G3 com China, EUA e Rússia é visto como inviável

O terceiro cenário abordado por Batista — um suposto G3 entre EUA, China e Rússia para dividir o mundo em zonas de influência — foi classificado como ainda mais desfavorável.

Ele argumentou que o Ocidente, especialmente a Europa, rejeitaria essa partilha. Além disso, disse que a própria China teria dificuldades em exercer hegemonia regional, dadas as tensões com Índia, Japão, Vietnã e Filipinas.

“O Ocidente está convencido de seu direito de governar e não aceitaria compartilhar poder com Rússia e China”, afirmou.

Multipolaridade é o futuro e amplia espaço para o Sul Global

Para o economista, o quarto cenário — e o mais provável — é o avanço definitivo do mundo multipolar, com diferentes centros de influência e sem potências capazes de exercer dominância unilateral.

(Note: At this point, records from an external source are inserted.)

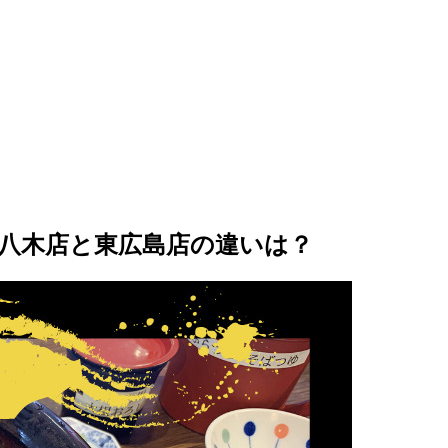
八木店と東広島店の違いは？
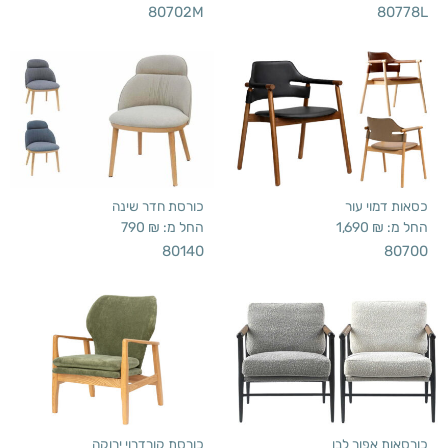
80702M
80778L
כסאות דמוי עור
כורסת חדר שינה
החל מ:
₪
1,690
החל מ:
₪
790
80140
80700
כורסאות אפור לבן
כורסת קורדרוי ירוקה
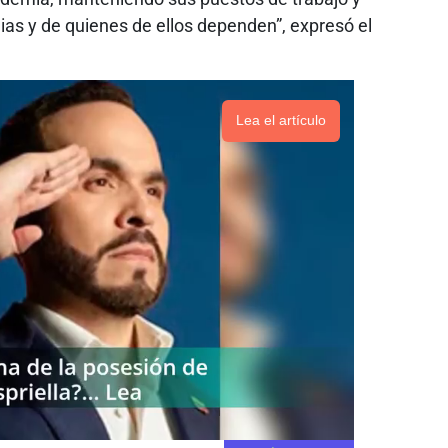
ias y de quienes de ellos dependen”, expresó el
Lea el artículo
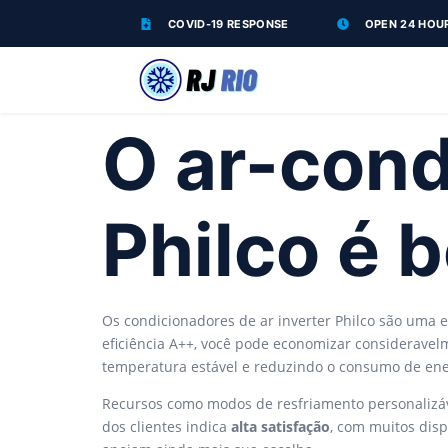
COVID-19 RESPONSE
OPEN 24 HOU
O ar-cond
Philco é 
Os condicionadores de ar inverter Philco são uma 
eficiência A++, você pode economizar consideravelm
temperatura estável e reduzindo o consumo de en
Recursos como modos de resfriamento personalizá
dos clientes indica
alta satisfação
, com muitos disp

Ele mencionou polos como Estados Unidos–Europa, China, Índia, Rússia e um possível polo sul-americano, caso o Brasil volte a desempenhar papel estratégico na região.

Nesse contexto, ressaltou que o Sul Global ganha margem inédita para se afirmar: “O mundo está mudando tão rápido, e o Ocidente enfrenta tantas dificuldades, que chegou a hora de o Sul Global fazer sua voz ser ouvida”, citou, relembrando frase de um ex-dirigente chinês durante jantar em Pequim.

BRICS e NDB precisam reduzir dependência de Wall Street

Batista alertou que os BRICS seriam anulados em cenários de G2 ou G3, mas tornam-se centrais na multipolaridade. No entanto, fez críticas contundentes ao atual estágio do NDB, banco criado pelo bloco e sediado em Xangai.

Ele afirmou que a instituição “não se tornou o banco global que deveria ser” e que a dependência dos mercados financeiros ocidentais limita sua atuação, especialmente após o congelamento de desembolsos para a Rússia, mesmo em contratos assinados antes da guerra na Ucrânia.

Segundo ele, essa paralisação por medo de sanções demonstra erro estratégico na concepção do banco:

“Subestimamos a gravidade e a duração da cisão geopolítica. O NDB deveria ser muito mais independente dos mercados ocidentais”, afirmou.

O economista também criticou a falta de transparência e a dificuldade de avaliar a real qualidade dos projetos financiados.

BRICS+ enfrenta dilema entre eficiência e inclusão

Ao comentar a expansão do bloco, Batista observou que os BRICS têm atualmente dez países-membros e dez parceiros, mas alertou para o risco de que o crescimento excessivo diminua a capacidade de ação.

“Um grupo muito grande ganha visibilidade, mas perde efetividade”, disse, defendendo uma pausa na expansão, mas sem limitar a cooperação com os cerca de 140 países que compõem o Sul Global.

Sul Global deve assumir protagonismo

Ao encerrar sua apresentação, Batista enfatizou que a transição geopolítica abre oportunidades históricas para países emergentes, desde que haja coordenação e clareza estratégica.

“Chegou a hora de o Sul Global falar, fazer sua voz ser ouvida, para que o mundo possa mudar para melhor”, concluiu.